Mandíbulas fósiles revelan que los pulpos gigantes ancestrales eran superdepredadores

Investigadores han descubierto pruebas de que los pulpos del Cretácico Superior, hace unos 100 millones de años, alcanzaban longitudes de casi 20 metros y cazaban como superdepredadores. Los hallazgos, basados en mandíbulas fósiles bien conservadas de Japón y la isla de Vancouver, desafían las perspectivas anteriores sobre la evolución temprana de los pulpos. El profesor Yasuhiro Iba, de la Universidad de Hokkaido, dirigió el estudio, publicado en Science el 23 de abril.

Científicos de la Universidad de Hokkaido analizaron mandíbulas fosilizadas incrustadas en rocas del Cretácico Superior, que datan de entre 100 y 72 millones de años.
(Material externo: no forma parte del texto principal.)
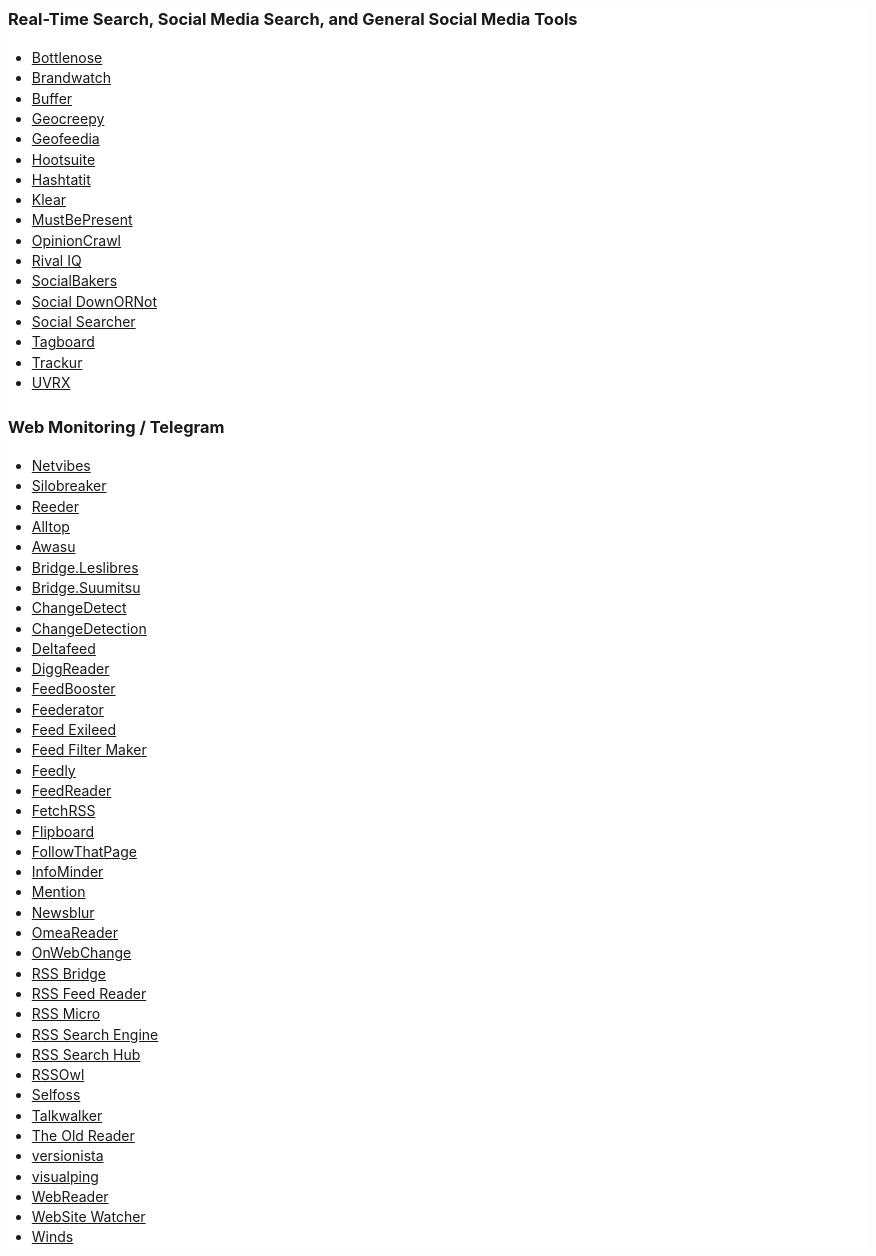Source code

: ### Real-Time Search, Social Media Search, and General Social Media Tools

*   [Bottlenose](http://bottlenose.com)
*   [Brandwatch](https://www.brandwatch.com)
*   [Buffer](https://buffer.com)
*   [Geocreepy](http://www.geocreepy.com)
*   [Geofeedia](https://geofeedia.com)
*   [Hootsuite](http://hootsuite.com)
*   [Hashtatit](http://www.hashatit.com)
*   [Klear](http://klear.com)
*   [MustBePresent](http://mustbepresent.com)
*   [OpinionCrawl](http://www.opinioncrawl.com)
*   [Rival IQ](https://www.rivaliq.com)
*   [SocialBakers](http://www.socialbakers.com)
*   [Social DownORNot](http://social.downornot.com)
*   [Social Searcher](http://www.social-searcher.com)
*   [Tagboard](https://tagboard.com)
*   [Trackur](http://www.trackur.com)
*   [UVRX](http://www.uvrx.com/social.html)

### Web Monitoring / Telegram

*   [Netvibes](http://www.netvibes.com)
*   [Silobreaker](http://www.silobreaker.com)
*   [Reeder](http://reederapp.com)
*   [Alltop](http://alltop.com)
*   [Awasu](http://www.awasu.com)
*   [Bridge.Leslibres](https://bridge.leslibres.org)
*   [Bridge.Suumitsu](https://bridge.suumitsu.eu)
*   [ChangeDetect](http://www.changedetect.com)
*   [ChangeDetection](http://www.changedetection.com)
*   [Deltafeed](http://bitreading.com/deltafeed)
*   [DiggReader](http://digg.com/login?next=%2Freader)
*   [FeedBooster](http://www.qsensei.com)
*   [Feederator](http://www.feederator.org)
*   [Feed Exileed](http://feed.exileed.com)
*   [Feed Filter Maker](http://feed.janicek.co)
*   [Feedly](http://www.feedly.com)
*   [FeedReader](http://www.feedreader.com)
*   [FetchRSS](http://fetchrss.com)
*   [Flipboard](http://flipboard.com)
*   [FollowThatPage](http://www.followthatpage.com)
*   [InfoMinder](http://www.infominder.com/webminder)
*   [Mention](https://en.mention.com)
*   [Newsblur](http://newsblur.com)
*   [OmeaReader](http://www.jetbrains.com/omea/reader)
*   [OnWebChange](http://onwebchange.com)
*   [RSS Bridge](https://bridge.suumitsu.eu)
*   [RSS Feed Reader](https://chrome.google.com/webstore/detail/rss-feed-reader/pnjaodmkngahhkoihejjehlcdlnohgmp)
*   [RSS Micro](http://www.rssmicro.com)
*   [RSS Search Engine](http://ctrlq.org/rss)
*   [RSS Search Hub](http://www.rsssearchhub.com)
*   [RSSOwl](http://www.rssowl.org)
*   [Selfoss](http://selfoss.aditu.de)
*   [Talkwalker](http://www.talkwalker.com)
*   [The Old Reader](http://theoldreader.com)
*   [versionista](http://versionista.com)
*   [visualping](https://visualping.io)
*   [WebReader](http://www.getwebreader.com)
*   [WebSite Watcher](http://www.aignes.com/index.htm)
*   [Winds](http://winds.getstream.io)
Mediante tomografía de alta resolución y un modelo de inteligencia artificial, examinaron especímenes de un grupo extinto de pulpos con aletas llamado Cirrata. Las mandíbulas mostraban un desgaste extenso —astillamiento, arañazos y pulido—, lo que indica mordeduras potentes utilizadas para triturar presas con caparazón duro, superando con creces lo observado en los cefalópodos modernos. Los patrones de desgaste desigual sugirieron lateralización, un rasgo relacionado con una función cerebral avanzada en los animales contemporáneos. El profesor Yasuhiro Iba afirmó: 'Nuestros hallazgos sugieren que los primeros pulpos eran depredadores gigantes que ocupaban la cima de la cadena alimentaria marina en el Cretácico'. Señaló que estas criaturas pudieron alcanzar longitudes totales de hasta casi 20 metros, superando potencialmente a los grandes reptiles marinos de la época. Iba añadió: 'Quizás el hallazgo más sorprendente fue el grado de desgaste en las mandíbulas', con hasta un 10 % de la punta de la mandíbula desgastada en especímenes maduros, lo que apunta a interacciones contundentes y repetidas con las presas. El descubrimiento retrasa los orígenes conocidos de los pulpos con aletas en unos 15 millones de años y los de los pulpos en general en unos 5 millones de años. Proporciona la primera prueba directa de que los invertebrados pudieron convertirse en superdepredadores gigantes e inteligentes en océanos dominados por vertebrados. Iba explicó: 'Las mandíbulas potentes y la pérdida de esqueletos superficiales... fueron esenciales para convertirse en enormes depredadores marinos inteligentes'. Esta investigación destaca nuevas técnicas digitales para descubrir fósiles ocultos, lo que podría revelar más información sobre los ecosistemas marinos antiguos.